One of the problems with your premise is that, for the most part, we don't grow food. We grow fuel, and corn syrup. And all those things that get processed down into eventually what becomes a twinkie.

We've stopped listening to the farm because we've lost touch with just exactly what it means to be a sustainable, functioning farm. Once we stop giving people fish, or seeds and some cow manure, and instead teach them how to fish, or how to hoe, tend and compost, the world will begin to feed itself.

For god's sake, read Wendell Berry and Michael Pollan. Or, better yet, listen to them.

This was a very disingenuous article. Yes, it made me angry. We don't know anymore where our food comes from, but because you won't support small farms because the bigger ones pay better and the smaller ones don't pay at all because they don't need you and Manuel, we must continue to be ignorant?
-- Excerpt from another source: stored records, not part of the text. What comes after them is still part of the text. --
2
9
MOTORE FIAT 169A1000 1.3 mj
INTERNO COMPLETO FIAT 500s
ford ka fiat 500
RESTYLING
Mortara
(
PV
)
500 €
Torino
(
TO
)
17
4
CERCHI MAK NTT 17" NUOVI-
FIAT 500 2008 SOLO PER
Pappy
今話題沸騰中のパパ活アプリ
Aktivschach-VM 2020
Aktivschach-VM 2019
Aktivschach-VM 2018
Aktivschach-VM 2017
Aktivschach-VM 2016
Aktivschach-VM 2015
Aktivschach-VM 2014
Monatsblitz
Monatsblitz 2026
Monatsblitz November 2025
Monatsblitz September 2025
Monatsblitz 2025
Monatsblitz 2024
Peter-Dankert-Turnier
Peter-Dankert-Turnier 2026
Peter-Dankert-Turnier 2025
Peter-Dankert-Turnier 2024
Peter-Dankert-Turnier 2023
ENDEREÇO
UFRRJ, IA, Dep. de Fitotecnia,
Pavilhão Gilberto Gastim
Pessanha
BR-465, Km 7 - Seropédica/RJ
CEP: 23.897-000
Great. That makes sense.
Re: Size matters, alright.
by Tracie McMillan
Actually, I'm a big reader of Wendell Berry and Michael Pollan. I belong to a CSA when I am in New York. I grow herbs in my windowsill. I cook daily. I'm not sure what else you need from me in terms of my lifestyle credentials. I think that if we are going to actually make meaningful changes to the agricultural system in a way that helps folks along the whole chain--workers and consumers alike--we need to have an honest discussion about things like wages and working conditions and the importance of inspections and regulations. And if the U.S. is going to stop growing just corn for syrup and fuel, and move towards vegetables and things that can feed us, we ought to be doing some critical thinking about what that means for workers. (Unless you don't think that matters, that is.) The fact that we never talk about this stuff honestly--or dismiss it with a "we'll figure it out later"--is precisely the reason that sustainable ag gets dismissed as elitist, which in turn makes it feel incredibly irrelevant to most folks outside a very specific socioeconomic bracket.
Fair enough.
by switters
My apologies if I came off sounding holier-than-thou. Not even close to my intention.
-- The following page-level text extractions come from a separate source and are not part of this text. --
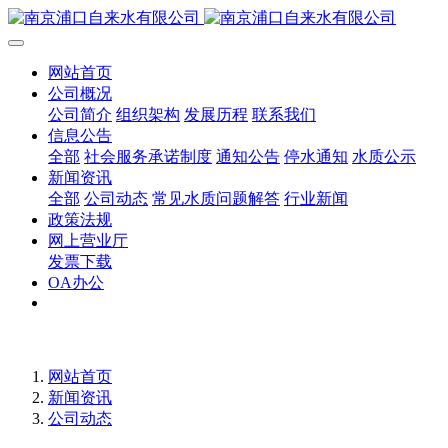
网站首页
公司概况
公司简介
组织架构
发展历程
联系我们
信息公告
全部
社会服务承诺制度
通知公告
停水通知
水质公示
新闻资讯
全部
公司动态
常见水质问题解答
行业新闻
政策法规
网上营业厅
发票下载
OA办公
网站首页
新闻资讯
公司动态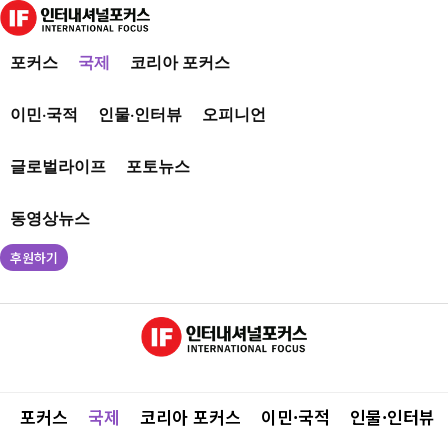
포커스
국제
코리아 포커스
이민·국적
인물·인터뷰
오피니언
글로벌라이프
포토뉴스
동영상뉴스
후원하기
포커스
국제
코리아 포커스
이민·국적
인물·인터뷰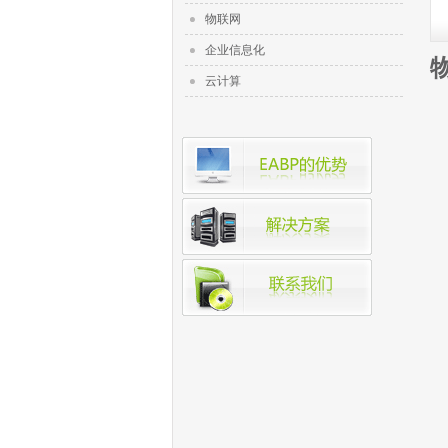
物联网
企业信息化
云计算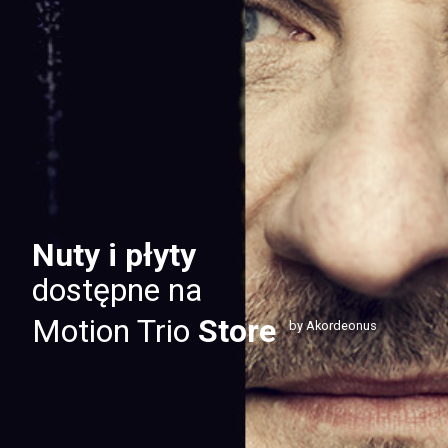
Nuty i płyty
dostępne na
Motion Trio
Store
by Akordeonus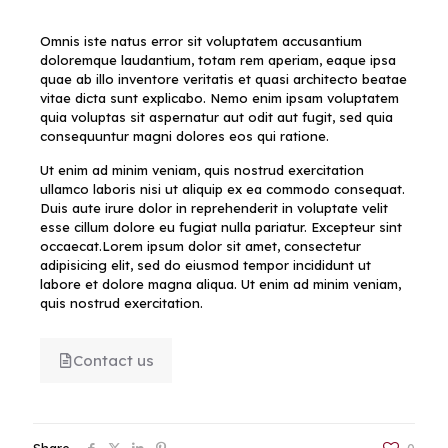
Omnis iste natus error sit voluptatem accusantium
doloremque laudantium, totam rem aperiam, eaque ipsa
quae ab illo inventore veritatis et quasi architecto beatae
vitae dicta sunt explicabo. Nemo enim ipsam voluptatem
quia voluptas sit aspernatur aut odit aut fugit, sed quia
consequuntur magni dolores eos qui ratione.
Ut enim ad minim veniam, quis nostrud exercitation
ullamco laboris nisi ut aliquip ex ea commodo consequat.
Duis aute irure dolor in reprehenderit in voluptate velit
esse cillum dolore eu fugiat nulla pariatur. Excepteur sint
occaecat.Lorem ipsum dolor sit amet, consectetur
adipisicing elit, sed do eiusmod tempor incididunt ut
labore et dolore magna aliqua. Ut enim ad minim veniam,
quis nostrud exercitation.
Contact us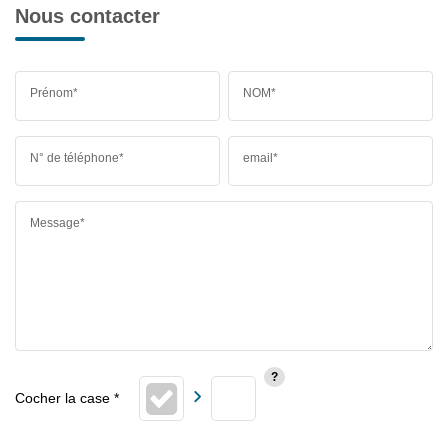
Nous contacter
Prénom*
NOM*
N° de téléphone*
email*
Message*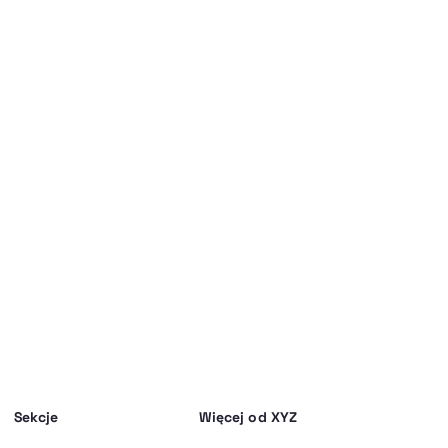
Sekcje
Więcej od XYZ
My concern with your article isn't with the notion that big farms are better for farm workers in particular, migrant or not. It's with the notion that you pretty much therefore conclude that it follows, then, that big farms are better in general. That to me isn't right thinking.
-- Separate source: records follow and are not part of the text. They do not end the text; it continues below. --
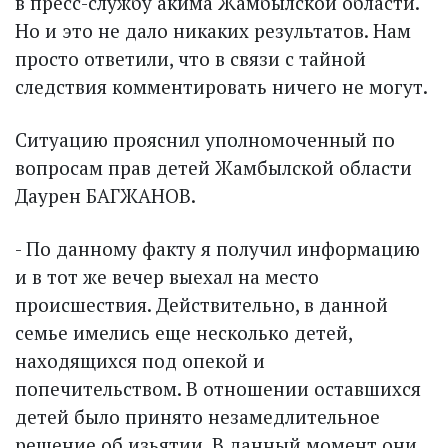
в пресс-службу акима Жамбылской области.
Но и это не дало никаких результатов. Нам
просто ответили, что в связи с тайной
следствия комментировать ничего не могут.
Ситуацию прояснил уполномоченный по
вопросам прав детей Жамбылской области
Даурен БАГЖАНОВ.
- По данному факту я получил информацию
и в тот же вечер выехал на место
происшествия. Действительно, в данной
семье имелись еще несколько детей,
находящихся под опекой и
попечительством. В отношении оставшихся
детей было принято незамедлительное
решение об изьятии. В данный момент они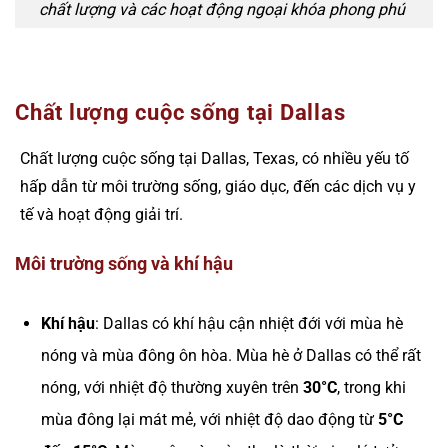
chất lượng và các hoạt động ngoại khóa phong phú
Chất lượng cuộc sống tại Dallas
Chất lượng cuộc sống tại Dallas, Texas, có nhiều yếu tố
hấp dẫn từ môi trường sống, giáo dục, đến các dịch vụ y
tế và hoạt động giải trí.
Môi trường sống và khí hậu
Khí hậu
: Dallas có khí hậu cận nhiệt đới với mùa hè
nóng và mùa đông ôn hòa. Mùa hè ở Dallas có thể rất
nóng, với nhiệt độ thường xuyên trên
30°C
, trong khi
mùa đông lại mát mẻ, với nhiệt độ dao động từ
5°C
It's not that we should probably, oh, I don't know, try to have a discussion about whether or not we should be growing fruits and vegetables or if we should be growing Cocoa Puffs. It's that we're coming upon an age, not to sound too conspiratorial, where we're not going to have a choice as to whether we change, fundamentally, how we feed ourselves.

So, yes. I'll say it: When it comes to food production, we need to roll the clock back 40 or 50 years.

Dare we humble ourselves and look at what Brazil is/has been doing, and emulate them? (Though even that intuitive way of farming -- cover crops, grass fed livestock, rotation -- is starting to lose traction on account of its alleged, though misperceived, lack of efficiency.)